- [Selected extract]:

+===+

But to her utter shock, Kyra is actually more surprised by her second surprise visitor much later that evening: Edward's father Tom. Just as frazzled, the elder Sergeant's sudden need for this unplanned awkward reunion in her flat has shaken her visibly to the core.

As it turns out, Tom and Kyra's history is significantly more layered and complex than the friendly, sibling-like bond shared between Edward and Kyra.

Much earlier in her younger days, Kyra is hired as a waitress in one of Tom's early start up eateries and somehow---perhaps because of her charm or her smarts or, something else entirely we can only speculate on---gets wholly welcomed into the Sergeants' lives, eventually even moving into their home, allowing her to become a very close and very trusted unofficial member of the family.

But this close-knit proximity between Tom and Kyra eventually develops into a torrid secret affair that would last for a shockingly long six years, apparently unnoticed all that time by Tom's wife Alice---at least as far as they know. And despite being 20 years younger than the very much married Tom, Kyra carries on with the relationship, all the while fully cognizant that she is outright betraying the trust of two other people she genuinely cares about and she knows cares about her.

The affair does eventually come to an abrupt end only because Alice, one fateful day, discovers Kyra's handwritten love letters left out---supposedly by Tom---in plain view, spilling their truths between their lines. Rather than face the consequences of her role in the scandal, Kyra just bolts, never to return again. Since her departure, Kyra spends her days in a loop: teaching during the day, then coming home to a frigid apartment alone at night, grading papers and cooking thrifty meals for one (admittedly, I was fascinated by her cooking spaghetti live on stage, too). Tom, by contrast, has become even more successful in the restaurant biz, even while his home-life had come crashing down once more with the death of his wife whom he surprisingly chose to stick by throughout her illness.

Which now brings us to the present, where Kyra and Tom's reunion explodes with a swirling hurricane of tension, resentment and hostility, and even, unsurprisingly, lust and, yes, love. The Brits, though, tend to keep things a bit bottled up and close to the vest, so naturally, their emotional truths spill out in tiny trickles rather than a gushing waterfall.

Even before the audience gets to meet Tom in the flesh, the two ex-lovers are already sparring like an old couple, as Kyra is frustrated by Tom's continuous buzz of her front gate's ringer. She angrily hurls her keys downstairs with a force so that Tom---who left the warmth of his chauffeured limousine---could unlock it himself to enter her apartment complex and make his way upstairs to her flat.

Upon arrival, Tom immediately scoffs at Kyra's chosen lifestyle, refusing to believe she is at all okay with everything he's seeing, which is a stark contrast to his own posh standard of living that Kyra herself enjoyed while a resident of his home.

For her part, Kyra seems content with the reinvented life she has since taken on, yet if you look closely (a testament to Martin's exceptional performance), she still appears palpably in flux. Living very modestly in isolation in a stuffy, dreary-looking apartment that hardly lets in any light, Kyra's current situation is quite the opposite of her former life at the mansion where a skylight always allowed her to be bathed in sunshine (well, at least when it's not your typical overcast day). But lest you forget, her position now as a school teacher in a rougher part of the city seems partially (if not all) motivated by her values in helping out the less fortunate---a sentiment she wishes Tom would similarly possess, given that he's in a much more comfortable position to do so.

+===+

- [Entries provided]:
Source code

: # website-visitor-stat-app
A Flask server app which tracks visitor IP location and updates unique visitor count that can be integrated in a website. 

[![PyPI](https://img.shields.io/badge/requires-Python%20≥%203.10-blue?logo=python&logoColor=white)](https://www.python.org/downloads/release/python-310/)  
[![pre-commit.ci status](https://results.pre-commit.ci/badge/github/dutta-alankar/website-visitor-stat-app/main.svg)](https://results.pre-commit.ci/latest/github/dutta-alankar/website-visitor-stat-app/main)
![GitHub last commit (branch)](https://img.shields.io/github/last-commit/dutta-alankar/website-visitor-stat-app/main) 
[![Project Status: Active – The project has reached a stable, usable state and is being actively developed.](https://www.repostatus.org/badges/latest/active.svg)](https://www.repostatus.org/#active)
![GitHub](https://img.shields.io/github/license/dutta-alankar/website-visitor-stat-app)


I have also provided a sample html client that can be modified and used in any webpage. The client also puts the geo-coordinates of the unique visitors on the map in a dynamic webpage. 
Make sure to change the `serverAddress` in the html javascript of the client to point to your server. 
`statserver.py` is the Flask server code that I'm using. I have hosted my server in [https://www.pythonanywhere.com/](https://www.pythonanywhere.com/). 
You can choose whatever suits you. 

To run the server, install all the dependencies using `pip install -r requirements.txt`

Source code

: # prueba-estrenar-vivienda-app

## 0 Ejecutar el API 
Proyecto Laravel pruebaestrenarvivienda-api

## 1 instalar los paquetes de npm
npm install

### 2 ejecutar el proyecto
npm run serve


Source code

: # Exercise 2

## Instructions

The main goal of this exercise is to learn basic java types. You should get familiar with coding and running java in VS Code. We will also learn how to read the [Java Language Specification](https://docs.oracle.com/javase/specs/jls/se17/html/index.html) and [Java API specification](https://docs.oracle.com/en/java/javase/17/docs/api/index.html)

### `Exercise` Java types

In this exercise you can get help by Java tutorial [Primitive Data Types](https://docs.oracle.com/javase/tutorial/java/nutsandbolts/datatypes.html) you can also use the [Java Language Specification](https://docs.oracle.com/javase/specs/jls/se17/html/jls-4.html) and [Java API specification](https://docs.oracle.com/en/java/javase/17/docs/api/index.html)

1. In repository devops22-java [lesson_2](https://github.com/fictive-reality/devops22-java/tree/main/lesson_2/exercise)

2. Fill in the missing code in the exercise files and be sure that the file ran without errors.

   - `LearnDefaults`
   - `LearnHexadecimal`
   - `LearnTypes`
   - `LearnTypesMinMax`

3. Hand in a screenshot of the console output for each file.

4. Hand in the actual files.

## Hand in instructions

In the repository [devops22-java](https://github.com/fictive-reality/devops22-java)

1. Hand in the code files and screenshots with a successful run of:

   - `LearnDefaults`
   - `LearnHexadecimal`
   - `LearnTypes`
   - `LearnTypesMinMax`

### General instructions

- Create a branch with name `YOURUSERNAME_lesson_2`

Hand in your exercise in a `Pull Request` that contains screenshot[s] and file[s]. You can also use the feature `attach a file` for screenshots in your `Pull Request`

+===+

- [Task A]: In two sentences, what happens in the review excerpt about Kyra and Tom?
- [Task B]: Could you echo, word for word, the part of the review excerpt about Kyra and Tom that opens with the words containing "But this close-knit" and closes with "cares about her."?
- [Task C]: Would you carry on the review of Kyra and Tom's reunion from the point where it stops?

- [Result A]: Late one evening Kyra is shaken by an unexpected visit from Tom, Edward's father, with whom she once carried on a secret six-year affair while living in his family's home, until his wife Alice found Kyra's love letters and Kyra fled. Their reunion in her modest flat stirs up tension, resentment, lust and love, as Tom scoffs at the frugal life she now leads as a teacher in a rougher part of the city.

- [Result B]:
But this close-knit proximity between Tom and Kyra eventually develops into a torrid secret affair that would last for a shockingly long six years, apparently unnoticed all that time by Tom's wife Alice---at least as far as they know. And despite being 20 years younger than the very much married Tom, Kyra carries on with the relationship, all the while fully cognizant that she is outright betraying the trust of two other people she genuinely cares about and she knows cares about her.

- [Result C]:
What transpires in the remainder of the play is a gripping summit between two very strong-minded people with very strong convictions. They vehemently confront their shared past, then openly gun for each other's foibles (no matter how vicious they get), exposing long-held emotions and newly discovered viewpoints. Both Kyra and Tom---though probably forever entangled despite time and distance---must now grapple with the changes (or lack thereof) that has since transpired while they both continued their lives apart since the big blowup.

Hare uses each character as a mouthpiece for their own stringent, often irreversible world views and ideologies that color their stance on everything---from politics, world economics, and beyond. This, naturally, adds another layer for their arguments about their love affair.

Tom, much older, much wealthier, and more set in his conservative-leaning ways, is quick to judge Kyra on her new chosen bohemian-like lifestyle of personally home-cooked meals, dilapidated surroundings, and the sad little commoner's plug-in heater incapable of producing enough warmth even for a tiny flea.

"Your life is built on escape!" Tom criticizes, insinuating that Kyra has chosen this downtrodden, economically-stifling lifestyle (which he feels is beneath her) just as an excuse to run away from her past... not so she can be in touch with "the people" that she claims need the help. Could it be that this embrace of a thriftier lifestyle is her chosen method of atonement for her role in the affair?

Kyra, on the other hand, pushes right back at Tom just as staunchly, calling him out on his antiquated elitist attitudes and questioning his renewed interest in her, now that he's aging alone without a companion. Strong-willed and self-confident---even if much of Tom's insulting observations may have a grain of truth in their venomous delivery---Kyra refuses to let Tom's external, Alpha male posturing mow her down. If anything, Tom's insecurities and immaturity (despite being much older) are not hard to miss.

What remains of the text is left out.